■ Goal 1:
Starting at the line in the rows that has "gray ellipse: moved 11 px right, 26 px up" and running through the last row, write those lines out again with "ellipse" swapped for "oval" and everything else left as it is.

■ Text shown:
-- -- --

Cool problem Lemma: Given a quadrilateral $ABCD$ and point $P$ in the plane of the quadrilateral, there exists a point $Q$, the isogonal conjugate of $P$ with respect to $ABCD$ if and only if $\measuredangle APB = \measuredangle DPC$. Proof: See this Now we claim that the required fixed point is $Q$, the reflection of $A$ across the midpoint of $BC$. Indeed, by the lemma, there exists a point $Q'$, which is the isogonal conjugate of $P$ with respect to $XBCY$. Then $\measuredangle QBC = \measuredangle ABP = \measuredangle ACB$ and similarly, $\measuredangle QCB = \measuredangle ABC$ . Hence $Q = Q'$ as $ABQ'C$ is a parallelogram and so is $ABQC$. But again by the lemma, $\measuredangle BQC = \measuredangle XQY = 180 - \measuredangle BAC$. Therefore, $\measuredangle XZY = \measuredangle CAB = 180 - \measuredangle BAC = \measuredangle XQY$. Thus $Q$ lies on the circumcircle of $XYZ$. $\blacksquare$

Reflect the circle over $XY$, then the problem is asking us to show that $(AXY)$ passes through a fixed point. However, this follows from the fact that $X$ and $Y$ move linearly on two lines intersecting at $A$.

-- -- --

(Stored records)
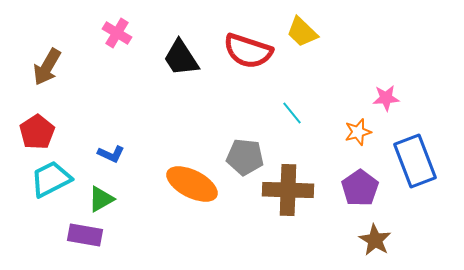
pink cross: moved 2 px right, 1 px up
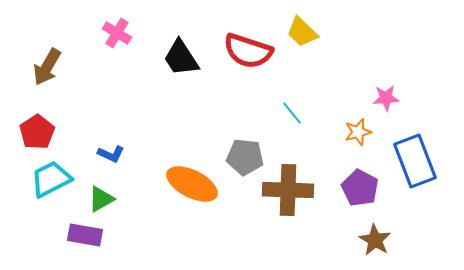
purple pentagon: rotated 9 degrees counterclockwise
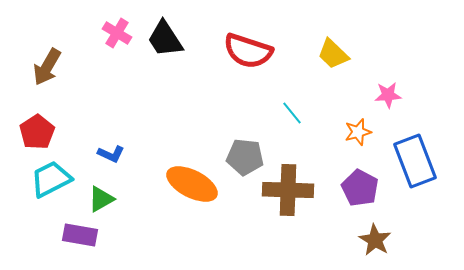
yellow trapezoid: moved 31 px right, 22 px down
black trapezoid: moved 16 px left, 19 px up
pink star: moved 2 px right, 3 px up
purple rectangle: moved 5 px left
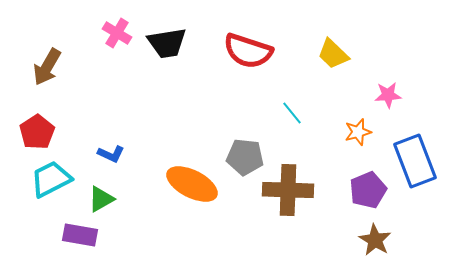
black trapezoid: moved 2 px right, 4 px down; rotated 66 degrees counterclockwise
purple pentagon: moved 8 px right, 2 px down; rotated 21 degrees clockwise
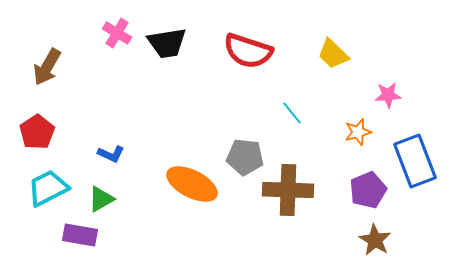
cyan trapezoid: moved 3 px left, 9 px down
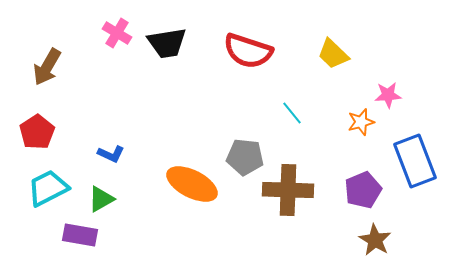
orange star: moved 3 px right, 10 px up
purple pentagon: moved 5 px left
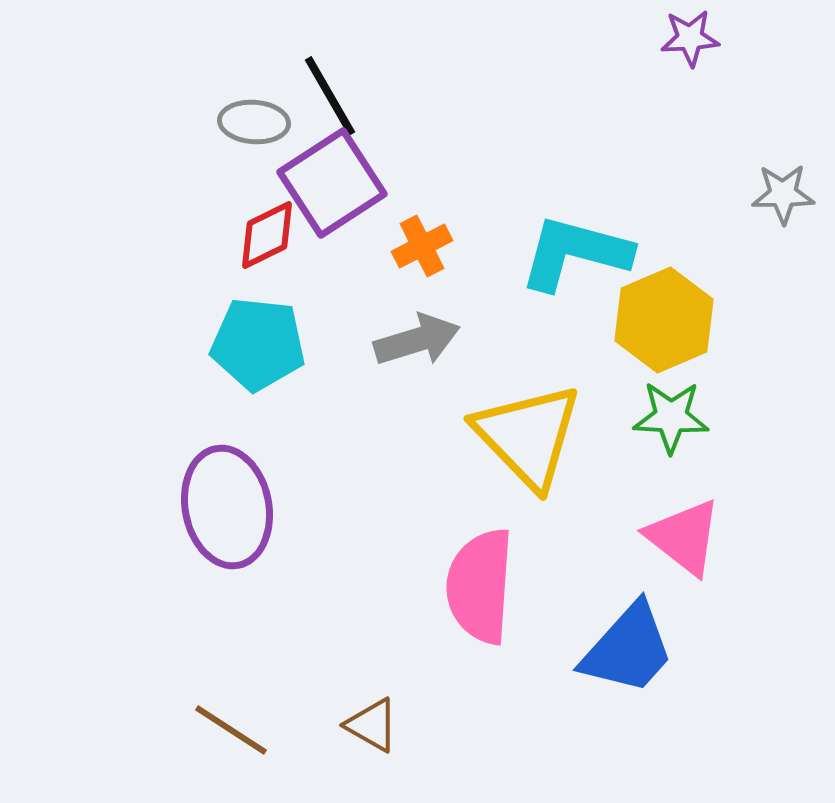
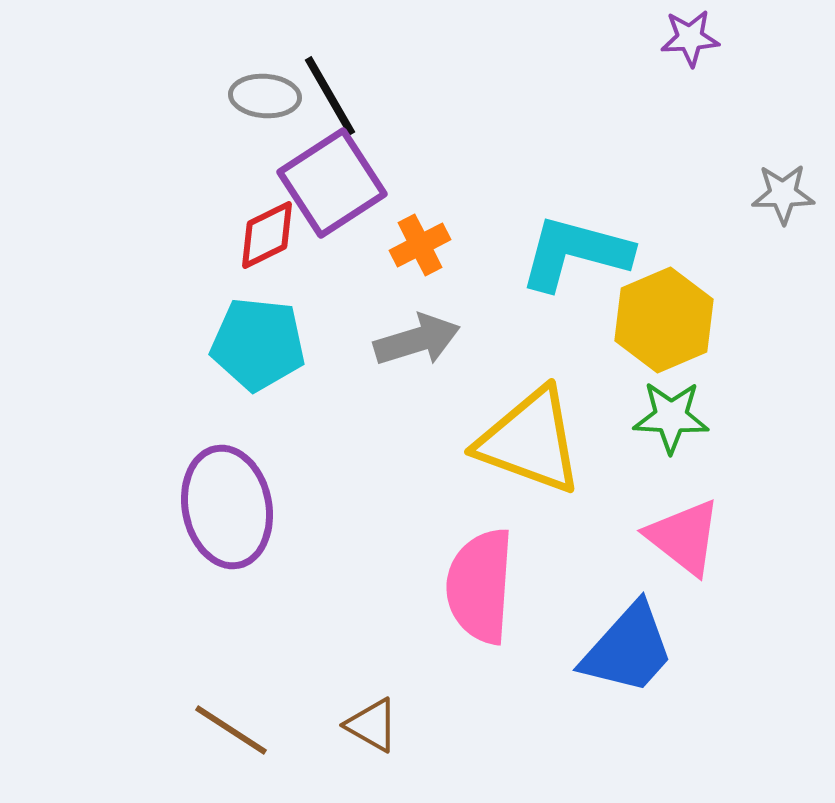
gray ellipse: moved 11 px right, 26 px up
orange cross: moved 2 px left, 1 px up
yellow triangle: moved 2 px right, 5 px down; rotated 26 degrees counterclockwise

-- -- --

■ Goal 2:
Translate this sentence from the geometry thread into Spanish: "However, this follows from the fact that $X$ and $Y$ move linearly on two lines intersecting at $A$."

■ Task response 1:
gray oval: moved 11 px right, 26 px up
orange cross: moved 2 px left, 1 px up
yellow triangle: moved 2 px right, 5 px down; rotated 26 degrees counterclockwise

■ Task response 2:
Sin embargo, esto se deduce del hecho de que $X$ e $Y$ se mueven linealmente sobre dos rectas que se cortan en $A$.